The survey results underscore the importance of constructing research assignments that have relevance to students in order to ensure that they are interested enough to delve more deeply and beyond the surface Web. School librarians, like the members of the focus groups, are equally concerned that the Internet, rather than being one of many research tools students rely on, is becoming the only tool some students use to conduct their research. School library professionals are in tune to the fact that students are not as strategic as they need to be if they are to develop deep knowledge and understanding in an area of inquiry. Cuts to school library program budgets limit access to subscription and undernet Web resources, and there is a danger of misinformation when students use only surface web resources.

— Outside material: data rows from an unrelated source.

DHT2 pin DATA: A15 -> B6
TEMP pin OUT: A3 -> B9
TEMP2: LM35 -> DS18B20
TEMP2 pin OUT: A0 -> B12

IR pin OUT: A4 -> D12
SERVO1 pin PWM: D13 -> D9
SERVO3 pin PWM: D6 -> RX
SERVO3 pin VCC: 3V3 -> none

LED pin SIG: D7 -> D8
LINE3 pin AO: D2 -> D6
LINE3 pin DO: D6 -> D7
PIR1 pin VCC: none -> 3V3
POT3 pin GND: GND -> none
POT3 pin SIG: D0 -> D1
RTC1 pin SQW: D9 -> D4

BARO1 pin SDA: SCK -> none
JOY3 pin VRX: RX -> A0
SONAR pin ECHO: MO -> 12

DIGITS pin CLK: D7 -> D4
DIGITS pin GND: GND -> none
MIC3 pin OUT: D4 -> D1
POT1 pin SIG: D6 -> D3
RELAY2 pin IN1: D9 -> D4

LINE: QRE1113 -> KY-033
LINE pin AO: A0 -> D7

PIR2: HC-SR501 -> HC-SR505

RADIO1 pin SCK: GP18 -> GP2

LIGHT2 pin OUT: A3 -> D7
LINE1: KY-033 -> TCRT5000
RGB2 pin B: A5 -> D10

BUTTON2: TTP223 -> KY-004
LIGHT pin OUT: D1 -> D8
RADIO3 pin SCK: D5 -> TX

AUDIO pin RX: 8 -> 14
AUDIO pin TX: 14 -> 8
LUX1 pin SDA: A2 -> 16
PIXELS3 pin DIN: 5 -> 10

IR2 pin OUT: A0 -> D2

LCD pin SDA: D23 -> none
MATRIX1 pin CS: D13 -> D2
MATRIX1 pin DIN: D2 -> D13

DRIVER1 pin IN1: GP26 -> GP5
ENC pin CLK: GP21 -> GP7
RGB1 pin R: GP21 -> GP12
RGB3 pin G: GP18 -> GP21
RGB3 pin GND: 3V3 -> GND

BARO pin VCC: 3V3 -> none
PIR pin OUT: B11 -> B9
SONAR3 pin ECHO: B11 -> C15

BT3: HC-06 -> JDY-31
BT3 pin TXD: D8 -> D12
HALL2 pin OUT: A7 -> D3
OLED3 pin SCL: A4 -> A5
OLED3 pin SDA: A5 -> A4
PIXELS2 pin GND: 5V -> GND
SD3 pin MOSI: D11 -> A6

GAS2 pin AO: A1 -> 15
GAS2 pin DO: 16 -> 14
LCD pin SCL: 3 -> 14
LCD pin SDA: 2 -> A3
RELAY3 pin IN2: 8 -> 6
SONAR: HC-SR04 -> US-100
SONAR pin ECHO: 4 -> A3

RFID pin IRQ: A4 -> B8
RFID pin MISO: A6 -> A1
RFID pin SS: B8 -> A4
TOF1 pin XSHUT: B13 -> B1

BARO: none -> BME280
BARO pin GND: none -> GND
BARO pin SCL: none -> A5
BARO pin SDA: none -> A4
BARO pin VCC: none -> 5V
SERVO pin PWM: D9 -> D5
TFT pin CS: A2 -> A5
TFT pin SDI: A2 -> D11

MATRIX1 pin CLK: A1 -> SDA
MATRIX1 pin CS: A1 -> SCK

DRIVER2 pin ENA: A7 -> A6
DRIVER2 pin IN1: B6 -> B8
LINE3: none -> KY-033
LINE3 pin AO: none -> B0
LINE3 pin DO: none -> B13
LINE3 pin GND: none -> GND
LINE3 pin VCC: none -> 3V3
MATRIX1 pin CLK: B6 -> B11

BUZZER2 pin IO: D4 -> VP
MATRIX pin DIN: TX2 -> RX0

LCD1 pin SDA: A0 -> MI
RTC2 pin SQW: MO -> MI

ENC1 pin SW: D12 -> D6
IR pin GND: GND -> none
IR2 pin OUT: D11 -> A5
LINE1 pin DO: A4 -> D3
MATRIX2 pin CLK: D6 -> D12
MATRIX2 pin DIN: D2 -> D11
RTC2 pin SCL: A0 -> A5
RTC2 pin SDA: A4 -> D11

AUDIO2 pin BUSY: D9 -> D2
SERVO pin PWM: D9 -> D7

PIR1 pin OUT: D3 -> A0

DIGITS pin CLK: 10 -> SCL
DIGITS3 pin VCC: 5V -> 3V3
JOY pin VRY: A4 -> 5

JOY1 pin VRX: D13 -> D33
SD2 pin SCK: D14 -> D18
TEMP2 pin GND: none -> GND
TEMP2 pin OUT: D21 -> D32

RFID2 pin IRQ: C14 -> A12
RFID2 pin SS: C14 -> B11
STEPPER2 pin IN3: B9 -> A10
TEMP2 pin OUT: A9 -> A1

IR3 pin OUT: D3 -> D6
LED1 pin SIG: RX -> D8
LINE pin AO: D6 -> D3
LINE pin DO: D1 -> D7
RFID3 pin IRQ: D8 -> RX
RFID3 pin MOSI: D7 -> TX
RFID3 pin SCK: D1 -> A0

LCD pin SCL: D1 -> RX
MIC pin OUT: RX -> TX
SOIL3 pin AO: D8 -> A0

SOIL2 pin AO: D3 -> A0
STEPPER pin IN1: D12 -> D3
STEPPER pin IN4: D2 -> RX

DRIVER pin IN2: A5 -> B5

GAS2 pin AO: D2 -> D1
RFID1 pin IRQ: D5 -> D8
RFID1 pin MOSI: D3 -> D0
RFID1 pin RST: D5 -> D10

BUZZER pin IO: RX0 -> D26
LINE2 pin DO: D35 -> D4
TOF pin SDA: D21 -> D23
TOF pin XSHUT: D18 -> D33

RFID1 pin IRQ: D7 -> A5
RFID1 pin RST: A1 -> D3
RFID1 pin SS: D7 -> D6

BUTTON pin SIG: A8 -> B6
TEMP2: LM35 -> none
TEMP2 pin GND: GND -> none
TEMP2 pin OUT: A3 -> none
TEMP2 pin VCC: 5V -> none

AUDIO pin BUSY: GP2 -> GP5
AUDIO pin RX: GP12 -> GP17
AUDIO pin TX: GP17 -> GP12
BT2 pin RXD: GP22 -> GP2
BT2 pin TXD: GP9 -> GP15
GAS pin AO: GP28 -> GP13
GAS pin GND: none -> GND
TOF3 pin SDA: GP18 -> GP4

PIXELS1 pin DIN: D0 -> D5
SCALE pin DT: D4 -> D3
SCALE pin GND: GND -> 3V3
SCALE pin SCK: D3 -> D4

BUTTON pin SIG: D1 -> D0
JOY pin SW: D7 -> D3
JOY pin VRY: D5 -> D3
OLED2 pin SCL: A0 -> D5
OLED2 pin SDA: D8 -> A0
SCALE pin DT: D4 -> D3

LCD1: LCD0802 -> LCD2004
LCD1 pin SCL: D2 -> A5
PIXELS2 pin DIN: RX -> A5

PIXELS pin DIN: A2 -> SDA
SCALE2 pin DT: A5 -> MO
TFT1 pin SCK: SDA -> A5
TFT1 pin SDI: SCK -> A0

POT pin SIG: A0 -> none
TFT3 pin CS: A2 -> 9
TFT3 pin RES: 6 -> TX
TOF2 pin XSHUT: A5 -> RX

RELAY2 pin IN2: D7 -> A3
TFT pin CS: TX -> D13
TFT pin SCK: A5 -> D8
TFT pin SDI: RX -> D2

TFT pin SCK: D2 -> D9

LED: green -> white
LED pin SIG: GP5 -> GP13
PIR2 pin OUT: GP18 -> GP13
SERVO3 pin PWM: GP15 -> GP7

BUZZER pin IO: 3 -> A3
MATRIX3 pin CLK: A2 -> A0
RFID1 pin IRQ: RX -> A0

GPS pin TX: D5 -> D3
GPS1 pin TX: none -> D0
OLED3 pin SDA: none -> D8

The recognition in the report that there is a negative consequence when students are not able to use a library “digital or otherwise” is compelling. School librarians strive to advocate and articulate the need to provide equal and affordable access to quality digital resources and to provide opportunities for that access on a 24/7 basis through the development of flexible learning environments, both physical and virtual. In addition, they are uniquely qualified in collection development and are able to map vetted resources to the curriculum and provide ongoing professional development to teachers, and instruction to students, in their use.
Most significantly, the survey results find teachers do not express consensus as it relates to when research skills should be taught and by whom. This constitutes a call to action for learning communities everywhere to step up and ensure that they are engaged in a strategic effort to attend to this issue. AASL addressed the teaching of research skills in the discussion of effective practices for inquiry in Empowering Learners: Guidelines for School Library Programs. Empowering Learners promotes the best practice of shared responsibility and instructional collaboration with teachers across grade levels and content. Students benefit from the joint development and design of assured opportunities to use the information search process from the elementary grades onward in order to scaffold research skills, dispositions, responsibilities and self assessment strategies that will serve them for a lifetime.
The Pew report, How Teens Do Research in the Digital World, can be accessed online at pewinternet.org/Reports/2012/Student-Research.
The American Association of School Librarians, www.aasl.org, a division of the American Library Association (ALA), promotes the improvement and extension of library services in elementary and secondary schools as a means of strengthening the total education program. Its mission is to advocate excellence, facilitate change and develop leaders in the school library field.